Page-level text extractions
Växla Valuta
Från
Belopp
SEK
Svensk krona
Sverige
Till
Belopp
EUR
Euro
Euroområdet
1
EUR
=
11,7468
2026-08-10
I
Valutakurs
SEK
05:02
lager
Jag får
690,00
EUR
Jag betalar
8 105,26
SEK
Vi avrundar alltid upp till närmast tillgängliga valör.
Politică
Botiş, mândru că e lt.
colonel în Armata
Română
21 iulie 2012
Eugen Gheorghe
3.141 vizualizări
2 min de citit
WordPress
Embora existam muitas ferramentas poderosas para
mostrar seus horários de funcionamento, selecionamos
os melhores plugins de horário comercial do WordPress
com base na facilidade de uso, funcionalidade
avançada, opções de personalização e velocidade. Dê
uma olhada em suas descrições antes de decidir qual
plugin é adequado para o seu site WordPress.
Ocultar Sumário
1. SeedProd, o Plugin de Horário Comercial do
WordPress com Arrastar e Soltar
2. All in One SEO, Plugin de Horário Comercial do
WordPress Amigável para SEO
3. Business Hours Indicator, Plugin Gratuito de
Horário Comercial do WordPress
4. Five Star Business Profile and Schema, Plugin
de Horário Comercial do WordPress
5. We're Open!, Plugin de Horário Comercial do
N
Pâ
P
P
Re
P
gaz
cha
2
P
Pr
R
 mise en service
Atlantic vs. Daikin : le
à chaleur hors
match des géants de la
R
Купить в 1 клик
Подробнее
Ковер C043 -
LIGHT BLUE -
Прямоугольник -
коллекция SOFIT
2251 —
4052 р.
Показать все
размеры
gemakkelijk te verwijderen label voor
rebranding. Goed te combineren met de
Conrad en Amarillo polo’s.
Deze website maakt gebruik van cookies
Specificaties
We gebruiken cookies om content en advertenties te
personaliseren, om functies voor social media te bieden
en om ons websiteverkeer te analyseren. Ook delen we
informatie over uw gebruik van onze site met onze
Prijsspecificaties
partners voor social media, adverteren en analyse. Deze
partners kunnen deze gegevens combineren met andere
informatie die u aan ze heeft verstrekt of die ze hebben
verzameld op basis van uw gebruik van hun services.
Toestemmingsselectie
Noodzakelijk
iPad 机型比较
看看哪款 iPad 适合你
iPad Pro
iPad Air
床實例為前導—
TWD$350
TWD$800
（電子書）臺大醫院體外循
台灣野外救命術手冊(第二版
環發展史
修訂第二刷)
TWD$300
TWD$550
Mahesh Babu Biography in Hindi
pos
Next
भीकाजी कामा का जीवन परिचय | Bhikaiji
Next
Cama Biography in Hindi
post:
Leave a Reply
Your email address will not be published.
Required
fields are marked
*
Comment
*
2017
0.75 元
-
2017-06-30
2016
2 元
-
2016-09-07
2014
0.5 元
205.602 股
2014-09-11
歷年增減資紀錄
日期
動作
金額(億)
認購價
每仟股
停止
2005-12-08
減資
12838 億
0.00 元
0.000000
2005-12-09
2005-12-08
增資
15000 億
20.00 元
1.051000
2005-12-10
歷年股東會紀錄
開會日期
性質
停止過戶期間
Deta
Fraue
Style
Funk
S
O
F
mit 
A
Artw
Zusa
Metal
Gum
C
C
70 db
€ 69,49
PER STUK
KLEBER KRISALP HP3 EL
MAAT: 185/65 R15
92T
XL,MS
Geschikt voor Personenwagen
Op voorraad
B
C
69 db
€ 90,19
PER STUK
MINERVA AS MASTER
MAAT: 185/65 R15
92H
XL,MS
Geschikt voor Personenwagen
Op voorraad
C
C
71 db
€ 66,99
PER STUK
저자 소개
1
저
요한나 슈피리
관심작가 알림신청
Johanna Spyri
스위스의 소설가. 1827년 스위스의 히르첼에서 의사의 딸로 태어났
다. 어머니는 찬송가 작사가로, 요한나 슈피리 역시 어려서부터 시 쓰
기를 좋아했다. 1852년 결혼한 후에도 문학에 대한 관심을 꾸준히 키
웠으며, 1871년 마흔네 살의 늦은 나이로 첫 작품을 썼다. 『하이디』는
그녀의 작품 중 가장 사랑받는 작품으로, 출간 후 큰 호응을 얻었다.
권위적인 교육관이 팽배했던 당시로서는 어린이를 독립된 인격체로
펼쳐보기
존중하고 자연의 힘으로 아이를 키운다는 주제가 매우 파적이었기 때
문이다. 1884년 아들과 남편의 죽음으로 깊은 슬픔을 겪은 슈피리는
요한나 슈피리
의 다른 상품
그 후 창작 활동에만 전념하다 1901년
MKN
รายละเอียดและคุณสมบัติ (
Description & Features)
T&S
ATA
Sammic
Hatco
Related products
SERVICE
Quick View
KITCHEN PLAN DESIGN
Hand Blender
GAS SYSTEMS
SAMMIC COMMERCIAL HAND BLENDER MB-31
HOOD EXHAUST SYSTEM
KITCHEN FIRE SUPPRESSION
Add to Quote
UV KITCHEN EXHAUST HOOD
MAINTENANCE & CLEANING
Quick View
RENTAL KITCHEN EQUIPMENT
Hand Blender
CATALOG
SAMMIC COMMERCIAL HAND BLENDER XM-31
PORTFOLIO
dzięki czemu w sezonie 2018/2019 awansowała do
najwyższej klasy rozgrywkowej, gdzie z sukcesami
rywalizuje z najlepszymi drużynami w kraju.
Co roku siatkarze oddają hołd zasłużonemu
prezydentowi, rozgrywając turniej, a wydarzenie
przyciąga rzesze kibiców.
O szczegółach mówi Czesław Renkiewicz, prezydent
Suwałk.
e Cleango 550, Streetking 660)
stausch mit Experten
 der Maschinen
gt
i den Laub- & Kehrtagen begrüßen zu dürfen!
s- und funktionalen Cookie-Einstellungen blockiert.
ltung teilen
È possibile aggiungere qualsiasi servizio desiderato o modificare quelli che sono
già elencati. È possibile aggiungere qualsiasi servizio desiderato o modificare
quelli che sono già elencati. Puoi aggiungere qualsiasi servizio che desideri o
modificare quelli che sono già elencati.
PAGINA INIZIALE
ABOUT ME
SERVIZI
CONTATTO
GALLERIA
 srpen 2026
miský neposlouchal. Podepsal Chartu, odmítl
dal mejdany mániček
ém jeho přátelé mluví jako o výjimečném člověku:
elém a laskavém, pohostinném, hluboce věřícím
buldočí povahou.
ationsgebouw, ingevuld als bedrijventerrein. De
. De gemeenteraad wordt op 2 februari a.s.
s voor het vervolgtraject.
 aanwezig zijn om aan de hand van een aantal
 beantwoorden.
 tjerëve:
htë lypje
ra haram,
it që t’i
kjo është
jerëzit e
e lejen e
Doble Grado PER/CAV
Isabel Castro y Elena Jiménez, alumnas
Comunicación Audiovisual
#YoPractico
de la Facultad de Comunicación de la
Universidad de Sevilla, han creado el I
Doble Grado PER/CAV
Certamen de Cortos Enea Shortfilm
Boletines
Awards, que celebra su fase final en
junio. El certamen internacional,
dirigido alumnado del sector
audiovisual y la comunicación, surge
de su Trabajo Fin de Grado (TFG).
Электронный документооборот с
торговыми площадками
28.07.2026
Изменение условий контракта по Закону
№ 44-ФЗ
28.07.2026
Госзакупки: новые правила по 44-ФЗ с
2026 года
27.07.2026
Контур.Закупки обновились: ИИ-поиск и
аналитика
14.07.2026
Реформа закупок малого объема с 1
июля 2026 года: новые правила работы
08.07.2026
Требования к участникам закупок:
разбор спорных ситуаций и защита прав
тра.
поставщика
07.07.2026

- **Problem statement**:
Return every line of the data unchanged.

- **Result of this task**:
Växla Valuta
Från
Belopp
SEK
Svensk krona
Sverige
Till
Belopp
EUR
Euro
Euroområdet
1
EUR
=
11,7468
2026-08-10
I
Valutakurs
SEK
05:02
lager
Jag får
690,00
EUR
Jag betalar
8 105,26
SEK
Vi avrundar alltid upp till närmast tillgängliga valör.
Politică
Botiş, mândru că e lt.
colonel în Armata
Română
21 iulie 2012
Eugen Gheorghe
3.141 vizualizări
2 min de citit
WordPress
Embora existam muitas ferramentas poderosas para
mostrar seus horários de funcionamento, selecionamos
os melhores plugins de horário comercial do WordPress
com base na facilidade de uso, funcionalidade
avançada, opções de personalização e velocidade. Dê
uma olhada em suas descrições antes de decidir qual
plugin é adequado para o seu site WordPress.
Ocultar Sumário
1. SeedProd, o Plugin de Horário Comercial do
WordPress com Arrastar e Soltar
2. All in One SEO, Plugin de Horário Comercial do
WordPress Amigável para SEO
3. Business Hours Indicator, Plugin Gratuito de
Horário Comercial do WordPress
4. Five Star Business Profile and Schema, Plugin
de Horário Comercial do WordPress
5. We're Open!, Plugin de Horário Comercial do
N
Pâ
P
P
Re
P
gaz
cha
2
P
Pr
R
 mise en service
Atlantic vs. Daikin : le
à chaleur hors
match des géants de la
R
Купить в 1 клик
Подробнее
Ковер C043 -
LIGHT BLUE -
Прямоугольник -
коллекция SOFIT
2251 —
4052 р.
Показать все
размеры
gemakkelijk te verwijderen label voor
rebranding. Goed te combineren met de
Conrad en Amarillo polo’s.
Deze website maakt gebruik van cookies
Specificaties
We gebruiken cookies om content en advertenties te
personaliseren, om functies voor social media te bieden
en om ons websiteverkeer te analyseren. Ook delen we
informatie over uw gebruik van onze site met onze
Prijsspecificaties
partners voor social media, adverteren en analyse. Deze
partners kunnen deze gegevens combineren met andere
informatie die u aan ze heeft verstrekt of die ze hebben
verzameld op basis van uw gebruik van hun services.
Toestemmingsselectie
Noodzakelijk
iPad 机型比较
看看哪款 iPad 适合你
iPad Pro
iPad Air
床實例為前導—
TWD$350
TWD$800
（電子書）臺大醫院體外循
台灣野外救命術手冊(第二版
環發展史
修訂第二刷)
TWD$300
TWD$550
Mahesh Babu Biography in Hindi
pos
Next
भीकाजी कामा का जीवन परिचय | Bhikaiji
Next
Cama Biography in Hindi
post:
Leave a Reply
Your email address will not be published.
Required
fields are marked
*
Comment
*
2017
0.75 元
-
2017-06-30
2016
2 元
-
2016-09-07
2014
0.5 元
205.602 股
2014-09-11
歷年增減資紀錄
日期
動作
金額(億)
認購價
每仟股
停止
2005-12-08
減資
12838 億
0.00 元
0.000000
2005-12-09
2005-12-08
增資
15000 億
20.00 元
1.051000
2005-12-10
歷年股東會紀錄
開會日期
性質
停止過戶期間
Deta
Fraue
Style
Funk
S
O
F
mit 
A
Artw
Zusa
Metal
Gum
C
C
70 db
€ 69,49
PER STUK
KLEBER KRISALP HP3 EL
MAAT: 185/65 R15
92T
XL,MS
Geschikt voor Personenwagen
Op voorraad
B
C
69 db
€ 90,19
PER STUK
MINERVA AS MASTER
MAAT: 185/65 R15
92H
XL,MS
Geschikt voor Personenwagen
Op voorraad
C
C
71 db
€ 66,99
PER STUK
저자 소개
1
저
요한나 슈피리
관심작가 알림신청
Johanna Spyri
스위스의 소설가. 1827년 스위스의 히르첼에서 의사의 딸로 태어났
다. 어머니는 찬송가 작사가로, 요한나 슈피리 역시 어려서부터 시 쓰
기를 좋아했다. 1852년 결혼한 후에도 문학에 대한 관심을 꾸준히 키
웠으며, 1871년 마흔네 살의 늦은 나이로 첫 작품을 썼다. 『하이디』는
그녀의 작품 중 가장 사랑받는 작품으로, 출간 후 큰 호응을 얻었다.
권위적인 교육관이 팽배했던 당시로서는 어린이를 독립된 인격체로
펼쳐보기
존중하고 자연의 힘으로 아이를 키운다는 주제가 매우 파적이었기 때
문이다. 1884년 아들과 남편의 죽음으로 깊은 슬픔을 겪은 슈피리는
요한나 슈피리
의 다른 상품
그 후 창작 활동에만 전념하다 1901년
MKN
รายละเอียดและคุณสมบัติ (
Description & Features)
T&S
ATA
Sammic
Hatco
Related products
SERVICE
Quick View
KITCHEN PLAN DESIGN
Hand Blender
GAS SYSTEMS
SAMMIC COMMERCIAL HAND BLENDER MB-31
HOOD EXHAUST SYSTEM
KITCHEN FIRE SUPPRESSION
Add to Quote
UV KITCHEN EXHAUST HOOD
MAINTENANCE & CLEANING
Quick View
RENTAL KITCHEN EQUIPMENT
Hand Blender
CATALOG
SAMMIC COMMERCIAL HAND BLENDER XM-31
PORTFOLIO
dzięki czemu w sezonie 2018/2019 awansowała do
najwyższej klasy rozgrywkowej, gdzie z sukcesami
rywalizuje z najlepszymi drużynami w kraju.
Co roku siatkarze oddają hołd zasłużonemu
prezydentowi, rozgrywając turniej, a wydarzenie
przyciąga rzesze kibiców.
O szczegółach mówi Czesław Renkiewicz, prezydent
Suwałk.
e Cleango 550, Streetking 660)
stausch mit Experten
 der Maschinen
gt
i den Laub- & Kehrtagen begrüßen zu dürfen!
s- und funktionalen Cookie-Einstellungen blockiert.
ltung teilen
È possibile aggiungere qualsiasi servizio desiderato o modificare quelli che sono
già elencati. È possibile aggiungere qualsiasi servizio desiderato o modificare
quelli che sono già elencati. Puoi aggiungere qualsiasi servizio che desideri o
modificare quelli che sono già elencati.
PAGINA INIZIALE
ABOUT ME
SERVIZI
CONTATTO
GALLERIA
 srpen 2026
miský neposlouchal. Podepsal Chartu, odmítl
dal mejdany mániček
ém jeho přátelé mluví jako o výjimečném člověku:
elém a laskavém, pohostinném, hluboce věřícím
buldočí povahou.
ationsgebouw, ingevuld als bedrijventerrein. De
. De gemeenteraad wordt op 2 februari a.s.
s voor het vervolgtraject.
 aanwezig zijn om aan de hand van een aantal
 beantwoorden.
 tjerëve:
htë lypje
ra haram,
it që t’i
kjo është
jerëzit e
e lejen e
Doble Grado PER/CAV
Isabel Castro y Elena Jiménez, alumnas
Comunicación Audiovisual
#YoPractico
de la Facultad de Comunicación de la
Universidad de Sevilla, han creado el I
Doble Grado PER/CAV
Certamen de Cortos Enea Shortfilm
Boletines
Awards, que celebra su fase final en
junio. El certamen internacional,
dirigido alumnado del sector
audiovisual y la comunicación, surge
de su Trabajo Fin de Grado (TFG).
Электронный документооборот с
торговыми площадками
28.07.2026
Изменение условий контракта по Закону
№ 44-ФЗ
28.07.2026
Госзакупки: новые правила по 44-ФЗ с
2026 года
27.07.2026
Контур.Закупки обновились: ИИ-поиск и
аналитика
14.07.2026
Реформа закупок малого объема с 1
июля 2026 года: новые правила работы
08.07.2026
Требования к участникам закупок:
разбор спорных ситуаций и защита прав
тра.
поставщика
07.07.2026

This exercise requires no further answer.